Segment Start: Data for this task

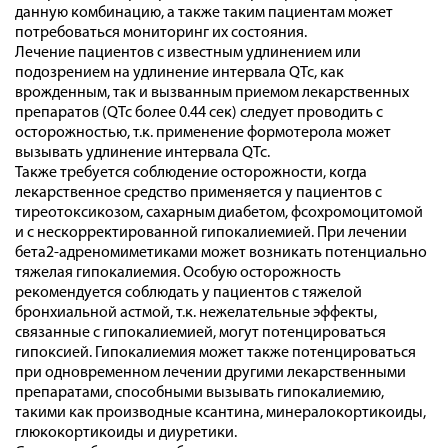
данную комбинацию, а также таким пациентам может
потребоваться мониторинг их состояния.
Лечение пациентов с известным удлинением или
подозрением на удлинение интервала QTc, как
врожденным, так и вызванным приемом лекарственных
препаратов (QTc более 0.44 сек) следует проводить с
осторожностью, т.к. применение формотерола может
вызывать удлинение интервала QTc.
Также требуется соблюдение осторожности, когда
лекарственное средство применяется у пациентов с
тиреотоксикозом, сахарным диабетом, фсохромоцитомой
и с нескорректированной гипокалиемией. При лечении
бета2-адреномиметиками может возникать потенциально
тяжелая гипокалиемия. Особую осторожность
рекомендуется соблюдать у пациентов с тяжелой
бронхиальной астмой, т.к. нежелательные эффекты,
связанные с гипокалиемией, могут потенцироваться
гипоксией. Гипокалиемия может также потенцироваться
при одновременном лечении другими лекарственными
препаратами, способными вызывать гипокалиемию,
такими как производные ксантина, минералокортикоиды,
глюкокортикоиды и диуретики.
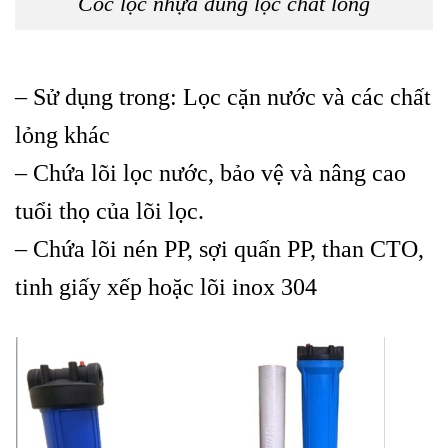
Cốc lọc nhựa dùng lọc chất lỏng
– Sử dụng trong: Lọc cặn nước và các chất
lỏng khác
– Chứa lõi lọc nước, bảo vệ và nâng cao
tuổi thọ của lõi lọc.
– Chứa lõi nén PP,
sợi quấn PP
,
than CTO
,
tinh giấy xếp hoặc lõi inox 304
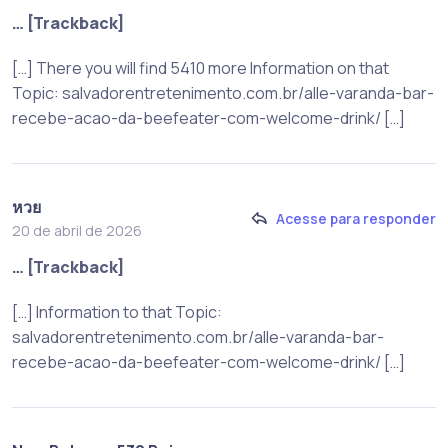
… [Trackback]
[…] There you will find 5410 more Information on that
Topic: salvadorentretenimento.com.br/alle-varanda-bar-
recebe-acao-da-beefeater-com-welcome-drink/ […]
หวย
Acesse para responder
20 de abril de 2026
… [Trackback]
[…] Information to that Topic:
salvadorentretenimento.com.br/alle-varanda-bar-
recebe-acao-da-beefeater-com-welcome-drink/ […]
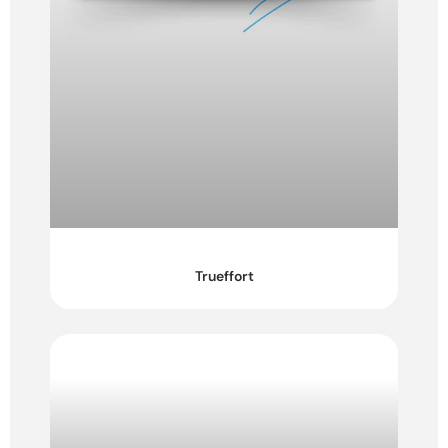
Trueffort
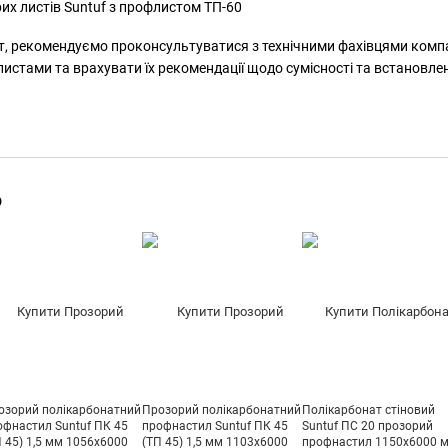
, рекомендуємо проконсультуватися з технічними фахівцями компан
стами та врахувати їх рекомендації щодо сумісності та встановле
о
озорий полікарбонатний
Прозорий полікарбонатний
Полікарбонат стіновий
офнастил Suntuf ПК 45
профнастил Suntuf ПК 45
Suntuf ПС 20 прозорий
П 45) 1,5 мм 1056x6000
(ТП 45) 1,5 мм 1103x6000
профнастил 1150х6000 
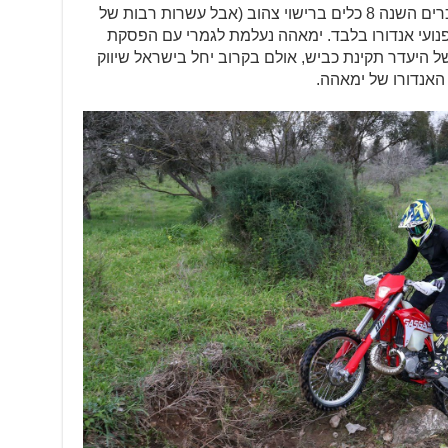
ו-TM יורדות משמעותית, כשבהונדה מוכרים השנה 8 כלים ברישוי צהוב (אבל עשרות רבות של
ברישוי אפור), וב-TM מוכרים 9 אופנועי אנדורו בלבד. ימאהה נעלמת לגמרי עם הפסקת
אנדורו של ימאהה.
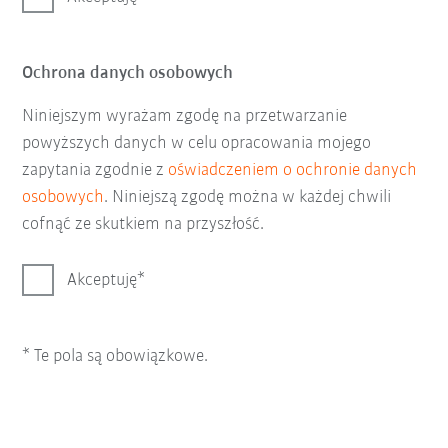
Ochrona danych osobowych
Niniejszym wyrażam zgodę na przetwarzanie
powyższych danych w celu opracowania mojego
zapytania zgodnie z
oświadczeniem o ochronie danych
osobowych
. Niniejszą zgodę można w każdej chwili
cofnąć ze skutkiem na przyszłość.
Akceptuję
* Te pola są obowiązkowe.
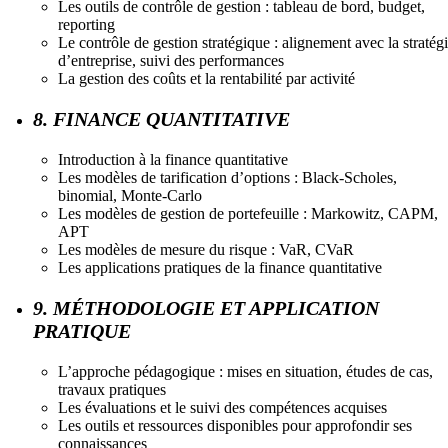
Les outils de contrôle de gestion : tableau de bord, budget,
reporting
Le contrôle de gestion stratégique : alignement avec la stratég
d’entreprise, suivi des performances
La gestion des coûts et la rentabilité par activité
8. FINANCE QUANTITATIVE
Introduction à la finance quantitative
Les modèles de tarification d’options : Black-Scholes,
binomial, Monte-Carlo
Les modèles de gestion de portefeuille : Markowitz, CAPM,
APT
Les modèles de mesure du risque : VaR, CVaR
Les applications pratiques de la finance quantitative
9. MÉTHODOLOGIE ET APPLICATION
PRATIQUE
L’approche pédagogique : mises en situation, études de cas,
travaux pratiques
Les évaluations et le suivi des compétences acquises
Les outils et ressources disponibles pour approfondir ses
connaissances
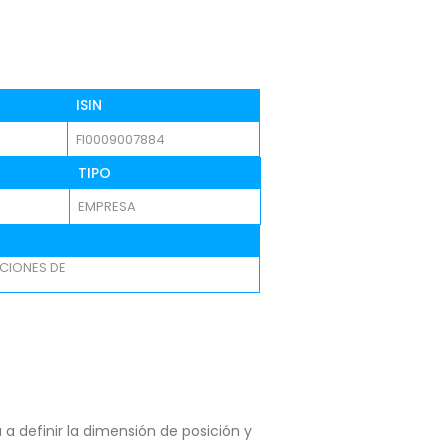
ISIN
FI0009007884
TIPO
EMPRESA
CIONES DE
a definir la dimensión de posición y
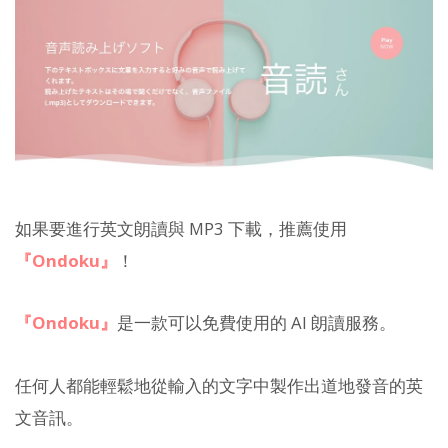
如果要進行英文朗讀與 MP3 下載，推薦使用
『Ondoku』
！
『Ondoku』
是一款可以免費使用的 AI 朗讀服務。
任何人都能輕鬆地從輸入的文字中製作出道地發音的英
文音訊。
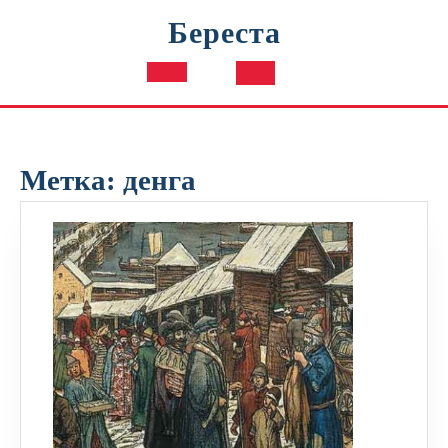
Перейти
Береста
к
содержимому
Кнопка
Открыть
Метка:
денга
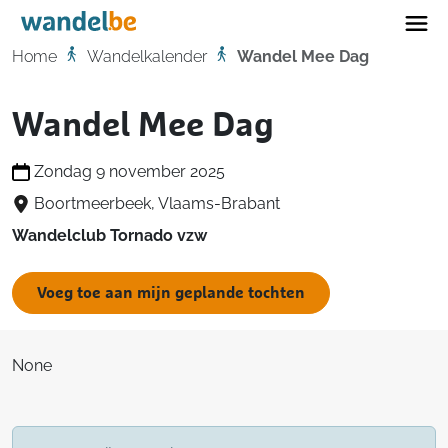
Home
Home
Wandelkalender
Wandel Mee Dag
Wandel Mee Dag
Zondag 9 november 2025
Boortmeerbeek, Vlaams-Brabant
Wandelclub Tornado vzw
Voeg toe aan mijn geplande tochten
None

Segment End: Data for this task

Output verbatim the part of the items that opens at their very beginning and closes with the line containing "препаратов (QTc более", with both ends included. Leave the pictures out of your answer.

данную комбинацию, а также таким пациентам может
потребоваться мониторинг их состояния.
Лечение пациентов с известным удлинением или
подозрением на удлинение интервала QTc, как
врожденным, так и вызванным приемом лекарственных
препаратов (QTc более 0.44 сек) следует проводить с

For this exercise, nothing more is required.